# Boiled Linseed Oil, then Poly????



## Nickbee (Nov 1, 2007)

So it’s come to my attention that products like Danish Oil and Seal a Cell are just a mixture of BLO / Varnish / Solvent. The BLO is the part that “pop” the grain. 

So for the heck of it for my next project I’m going to use just BLO then go to wipe on poly. For those of you that do this how long do you let the BLO dry before starting to apply poly? I’ve heard everything from 2 days to a week. 

Thanks!


----------



## JP Sinclair (Nov 13, 2006)

I think Danish oil says to wait 72 hours before topcoating. I would think if you give it the same time, you would be ok


----------



## jerry (Nov 1, 2006)

Danish oil is an advertising name,the only actual protection comes from the small amount of varnish. If you like the look make your own,start with one third of each and tweak the percentages to suit the application.

Regards

Jerry


----------



## Nickbee (Nov 1, 2007)

jerry said:


> Danish oil is an advertising name,the only actual protection comes from the small amount of varnish. If you like the look make your own,start with one third of each and tweak the percentages to suit the application.
> 
> Regards
> 
> Jerry


That's the point Jerry,, Instead of using Danish oil I'm going to do the 1st coat with BLO then varnish afterwards. Just wondering how long the BLO should dry before applying the varnish...


----------



## toddj99 (Jan 1, 2008)

On curly maple, I've had better results on popping the grain with formby's tung oil.


----------



## jerry (Nov 1, 2006)

toddj99 said:


> On curly maple, I've had better results on popping the grain with formby's tung oil.

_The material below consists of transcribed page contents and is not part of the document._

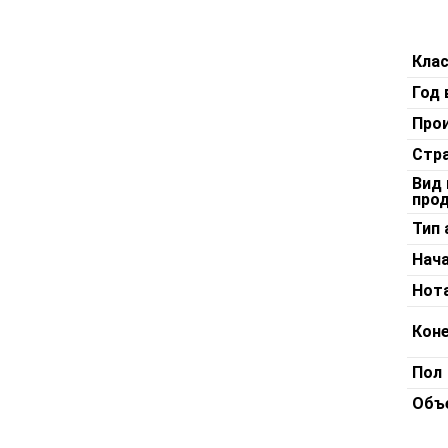
Размер 5
Кла
Год 
Про
Стр
Вид
про
Тип
Нача
Нот
Коне
Пол
Объ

Formby's tung oil finish is a thin wiping varnish that is made with alkd resin and soya oil,then mixed with a large percentage of mineral spirits. It contain zero tung oil. If you want to use a wiping varnish make your own its much cheaper.

Regards

Jerry


----------



## jerry (Nov 1, 2006)

Nickbee said:


> That's the point Jerry,, Instead of using Danish oil I'm going to do the 1st coat with BLO then varnish afterwards. Just wondering how long the BLO should dry before applying the varnish...


When you can no longer smell the linseed oil you can top coat it. When people talk about popping the grain they are really referring to the amber color. One way to get this in fewer steps is to apply a phenolic resin varnish such as Waterlox Original or Behlen .

Regards

Jerry


----------